| Task material |

┄┄┄┄┄┄┄┄┄┄

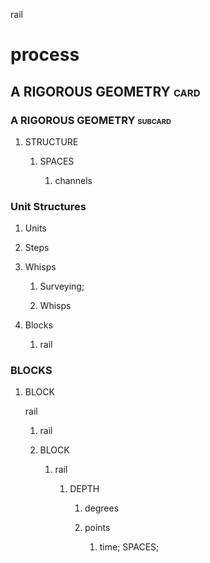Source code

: rail
* process
** A RIGOROUS GEOMETRY                                              :card:
*** A RIGOROUS GEOMETRY                                             :subcard:
**** STRUCTURE
***** SPACES
****** channels
*** Unit Structures
**** Units
**** Steps
**** Whisps
***** Surveying;
***** Whisps
**** Blocks
******* rail
*** BLOCKS
**** BLOCK
    rail
***** rail
***** BLOCK
********* rail
************ DEPTH
************* degrees
************* points
************** time; SPACES;

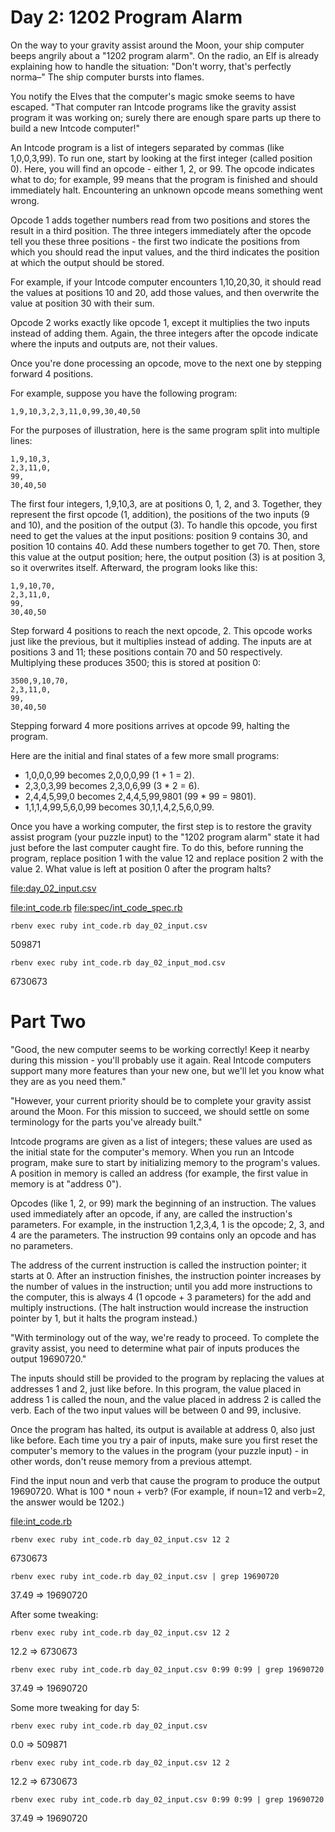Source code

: * Day 2: 1202 Program Alarm

On the way to your gravity assist around the Moon, your ship computer beeps angrily about a 
"1202 program alarm". On the radio, an Elf is already explaining how to handle the situation: 
"Don't worry, that's perfectly norma--" The ship computer bursts into flames.

You notify the Elves that the computer's magic smoke seems to have escaped. "That computer ran
Intcode programs like the gravity assist program it was working on; surely there are enough spare
parts up there to build a new Intcode computer!"

An Intcode program is a list of integers separated by commas (like 1,0,0,3,99). To run one, start by
looking at the first integer (called position 0). Here, you will find an opcode - either 1, 2,
or 99. The opcode indicates what to do; for example, 99 means that the program is finished and
should immediately halt. Encountering an unknown opcode means something went wrong.

Opcode 1 adds together numbers read from two positions and stores the result in a third
position. The three integers immediately after the opcode tell you these three positions - the first
two indicate the positions from which you should read the input values, and the third indicates the
position at which the output should be stored.

For example, if your Intcode computer encounters 1,10,20,30, it should read the values at positions
10 and 20, add those values, and then overwrite the value at position 30 with their sum.

Opcode 2 works exactly like opcode 1, except it multiplies the two inputs instead of adding
them. Again, the three integers after the opcode indicate where the inputs and outputs are, not
their values.

Once you're done processing an opcode, move to the next one by stepping forward 4 positions.

For example, suppose you have the following program:
: 1,9,10,3,2,3,11,0,99,30,40,50

For the purposes of illustration, here is the same program split into multiple lines:
: 1,9,10,3,
: 2,3,11,0,
: 99,
: 30,40,50

The first four integers, 1,9,10,3, are at positions 0, 1, 2, and 3. Together, they represent the
first opcode (1, addition), the positions of the two inputs (9 and 10), and the position of the
output (3). To handle this opcode, you first need to get the values at the input positions: position
9 contains 30, and position 10 contains 40. Add these numbers together to get 70. Then, store this
value at the output position; here, the output position (3) is at position 3, so it overwrites
itself. Afterward, the program looks like this:
: 1,9,10,70,
: 2,3,11,0,
: 99,
: 30,40,50

Step forward 4 positions to reach the next opcode, 2. This opcode works just like the previous, but
it multiplies instead of adding. The inputs are at positions 3 and 11; these positions contain 70
and 50 respectively. Multiplying these produces 3500; this is stored at position 0:
: 3500,9,10,70,
: 2,3,11,0,
: 99,
: 30,40,50

Stepping forward 4 more positions arrives at opcode 99, halting the program.

Here are the initial and final states of a few more small programs:
- 1,0,0,0,99 becomes 2,0,0,0,99 (1 + 1 = 2).
- 2,3,0,3,99 becomes 2,3,0,6,99 (3 * 2 = 6).
- 2,4,4,5,99,0 becomes 2,4,4,5,99,9801 (99 * 99 = 9801).
- 1,1,1,4,99,5,6,0,99 becomes 30,1,1,4,2,5,6,0,99.

Once you have a working computer, the first step is to restore the gravity assist program (your
puzzle input) to the "1202 program alarm" state it had just before the last computer caught fire. To
do this, before running the program, replace position 1 with the value 12 and replace position 2
with the value 2. What value is left at position 0 after the program halts?

file:day_02_input.csv

file:int_code.rb
file:spec/int_code_spec.rb

: rbenv exec ruby int_code.rb day_02_input.csv
509871

: rbenv exec ruby int_code.rb day_02_input_mod.csv
6730673

* Part Two

"Good, the new computer seems to be working correctly! Keep it nearby during this mission - you'll
probably use it again. Real Intcode computers support many more features than your new one, but
we'll let you know what they are as you need them."

"However, your current priority should be to complete your gravity assist around the Moon. For this
mission to succeed, we should settle on some terminology for the parts you've already built."

Intcode programs are given as a list of integers; these values are used as the initial state for the
computer's memory. When you run an Intcode program, make sure to start by initializing memory to the
program's values. A position in memory is called an address (for example, the first value in memory
is at "address 0").

Opcodes (like 1, 2, or 99) mark the beginning of an instruction. The values used immediately after
an opcode, if any, are called the instruction's parameters. For example, in the instruction 1,2,3,4,
1 is the opcode; 2, 3, and 4 are the parameters. The instruction 99 contains only an opcode and has
no parameters.

The address of the current instruction is called the instruction pointer; it starts at 0. After an
instruction finishes, the instruction pointer increases by the number of values in the instruction;
until you add more instructions to the computer, this is always 4 (1 opcode + 3 parameters) for the
add and multiply instructions. (The halt instruction would increase the instruction pointer by 1,
but it halts the program instead.)

"With terminology out of the way, we're ready to proceed. To complete the gravity assist, you need
to determine what pair of inputs produces the output 19690720."

The inputs should still be provided to the program by replacing the values at addresses 1 and 2,
just like before. In this program, the value placed in address 1 is called the noun, and the value
placed in address 2 is called the verb. Each of the two input values will be between 0 and 99,
inclusive.

Once the program has halted, its output is available at address 0, also just like before. Each time
you try a pair of inputs, make sure you first reset the computer's memory to the values in the
program (your puzzle input) - in other words, don't reuse memory from a previous attempt.

Find the input noun and verb that cause the program to produce the output 19690720. What is 100 *
noun + verb? (For example, if noun=12 and verb=2, the answer would be 1202.)

file:int_code.rb
: rbenv exec ruby int_code.rb day_02_input.csv 12 2
6730673

: rbenv exec ruby int_code.rb day_02_input.csv | grep 19690720
37.49 => 19690720

After some tweaking:
: rbenv exec ruby int_code.rb day_02_input.csv 12 2
12.2 => 6730673
: rbenv exec ruby int_code.rb day_02_input.csv 0:99 0:99 | grep 19690720
37.49 => 19690720

Some more tweaking for day 5:
: rbenv exec ruby int_code.rb day_02_input.csv
0.0 => 509871
: rbenv exec ruby int_code.rb day_02_input.csv 12 2
12.2 => 6730673
: rbenv exec ruby int_code.rb day_02_input.csv 0:99 0:99 | grep 19690720
37.49 => 19690720
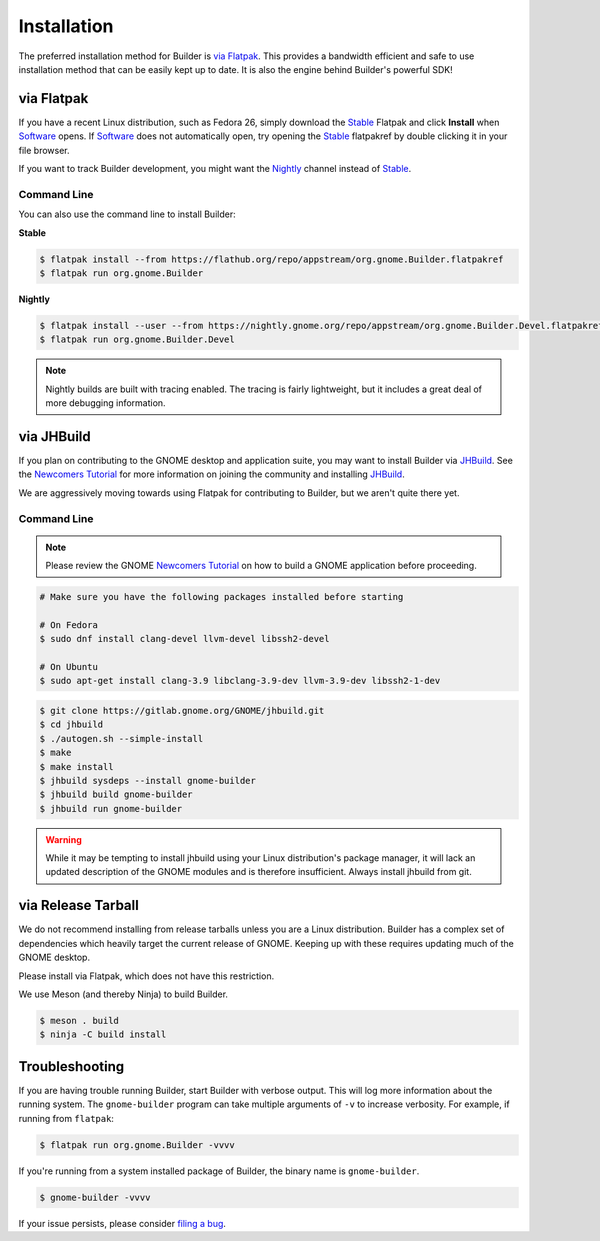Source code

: 
.. _Installation:
.. _Flatpak: https://flatpak.org
.. _Stable: https://flathub.org/repo/appstream/org.gnome.Builder.flatpakref
.. _Nightly: https://nightly.gnome.org/repo/appstream/org.gnome.Builder.Devel.flatpakref
.. _Software: https://apps.gnome.org/Software
.. _GNOME: https://gnome.org/
.. _JHBuild: https://wiki.gnome.org/Newcomers/BuildGnome
.. _`Newcomers Tutorial`: https://wiki.gnome.org/Newcomers
.. _`filing a bug`: https://gitlab.gnome.org/GNOME/gnome-builder/issues

############
Installation
############


The preferred installation method for Builder is `via Flatpak`_.
This provides a bandwidth efficient and safe to use installation method that can be easily kept up to date.
It is also the engine behind Builder's powerful SDK!

.. _via_flatpak:

via Flatpak
-----------

If you have a recent Linux distribution, such as Fedora 26, simply download the Stable_ Flatpak and click **Install** when Software_ opens.
If Software_ does not automatically open, try opening the Stable_ flatpakref by double clicking it in your file browser.

If you want to track Builder development, you might want the Nightly_ channel instead of Stable_.

Command Line
^^^^^^^^^^^^

You can also use the command line to install Builder:

**Stable**

.. code-block:: sh

   $ flatpak install --from https://flathub.org/repo/appstream/org.gnome.Builder.flatpakref
   $ flatpak run org.gnome.Builder

**Nightly**

.. code-block:: sh

   $ flatpak install --user --from https://nightly.gnome.org/repo/appstream/org.gnome.Builder.Devel.flatpakref
   $ flatpak run org.gnome.Builder.Devel

.. note:: Nightly builds are built with tracing enabled. The tracing is fairly lightweight, but it includes a great deal of more debugging information.

.. _via-jhbuild:

via JHBuild
-----------

If you plan on contributing to the GNOME desktop and application suite, you may want to install Builder via JHBuild_.
See the `Newcomers Tutorial`_ for more information on joining the community and installing JHBuild_.

We are aggressively moving towards using Flatpak for contributing to Builder, but we aren't quite there yet.

Command Line
^^^^^^^^^^^^

.. note:: Please review the GNOME `Newcomers Tutorial`_ on how to build a GNOME application before proceeding.

.. code-block:: sh

   # Make sure you have the following packages installed before starting

   # On Fedora
   $ sudo dnf install clang-devel llvm-devel libssh2-devel

   # On Ubuntu
   $ sudo apt-get install clang-3.9 libclang-3.9-dev llvm-3.9-dev libssh2-1-dev


.. code-block:: sh

   $ git clone https://gitlab.gnome.org/GNOME/jhbuild.git
   $ cd jhbuild
   $ ./autogen.sh --simple-install
   $ make
   $ make install
   $ jhbuild sysdeps --install gnome-builder
   $ jhbuild build gnome-builder
   $ jhbuild run gnome-builder

.. warning:: While it may be tempting to install jhbuild using your Linux distribution's package manager, it will lack an updated description of the GNOME modules and is therefore insufficient. Always install jhbuild from git.


via Release Tarball
-------------------

We do not recommend installing from release tarballs unless you are a Linux distribution.
Builder has a complex set of dependencies which heavily target the current release of GNOME.
Keeping up with these requires updating much of the GNOME desktop.

Please install via Flatpak, which does not have this restriction.

We use Meson (and thereby Ninja) to build Builder.

.. code-block:: sh

   $ meson . build
   $ ninja -C build install


Troubleshooting
---------------

If you are having trouble running Builder, start Builder with verbose output. 
This will log more information about the running system.
The ``gnome-builder`` program can take multiple arguments of ``-v`` to increase verbosity.
For example, if running from ``flatpak``:

.. code-block:: sh

    $ flatpak run org.gnome.Builder -vvvv

If you're running from a system installed package of Builder, the binary name is ``gnome-builder``.

.. code-block:: sh

   $ gnome-builder -vvvv

If your issue persists, please consider `filing a bug`_.
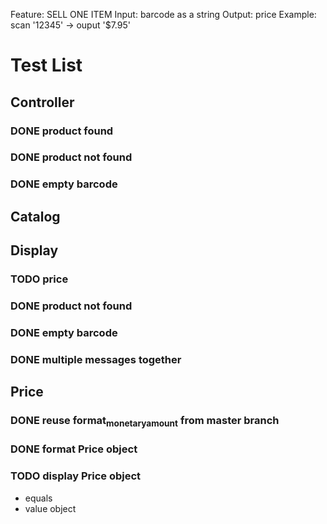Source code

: Feature: SELL ONE ITEM
Input: barcode as a string
Output: price
Example: 
scan '12345' -> ouput '$7.95'
* Test List
** Controller
*** DONE product found
*** DONE product not found
*** DONE empty barcode


** Catalog

** Display
*** TODO price
*** DONE product not found
*** DONE empty barcode
*** DONE multiple messages together
** Price
*** DONE reuse format_monetary_amount from master branch 
*** DONE format Price object
*** TODO display Price object
  - equals
  - value object
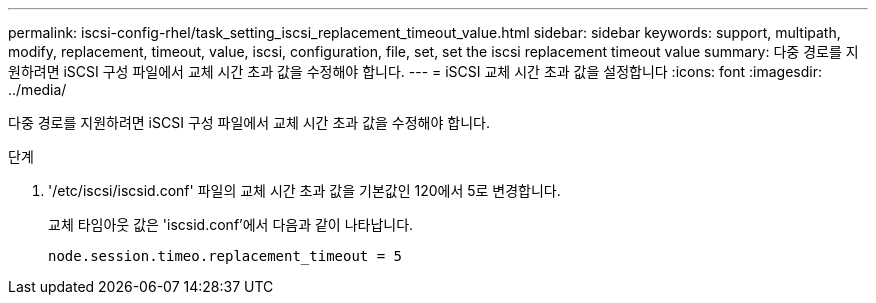 ---
permalink: iscsi-config-rhel/task_setting_iscsi_replacement_timeout_value.html 
sidebar: sidebar 
keywords: support, multipath, modify, replacement, timeout, value, iscsi, configuration, file, set, set the iscsi replacement timeout value 
summary: 다중 경로를 지원하려면 iSCSI 구성 파일에서 교체 시간 초과 값을 수정해야 합니다. 
---
= iSCSI 교체 시간 초과 값을 설정합니다
:icons: font
:imagesdir: ../media/


[role="lead"]
다중 경로를 지원하려면 iSCSI 구성 파일에서 교체 시간 초과 값을 수정해야 합니다.

.단계
. '/etc/iscsi/iscsid.conf' 파일의 교체 시간 초과 값을 기본값인 120에서 5로 변경합니다.
+
교체 타임아웃 값은 'iscsid.conf'에서 다음과 같이 나타납니다.

+
[listing]
----
node.session.timeo.replacement_timeout = 5
----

┄┄┄┄┄┄┄┄┄┄

An exact copy of the lines above, from the one containing "computer's memory. When" down to the one containing "Opcodes (like 1, 2, or" and including both, is the whole answer; retype it and nothing else.

computer's memory. When you run an Intcode program, make sure to start by initializing memory to the
program's values. A position in memory is called an address (for example, the first value in memory
is at "address 0").

Opcodes (like 1, 2, or 99) mark the beginning of an instruction. The values used immediately after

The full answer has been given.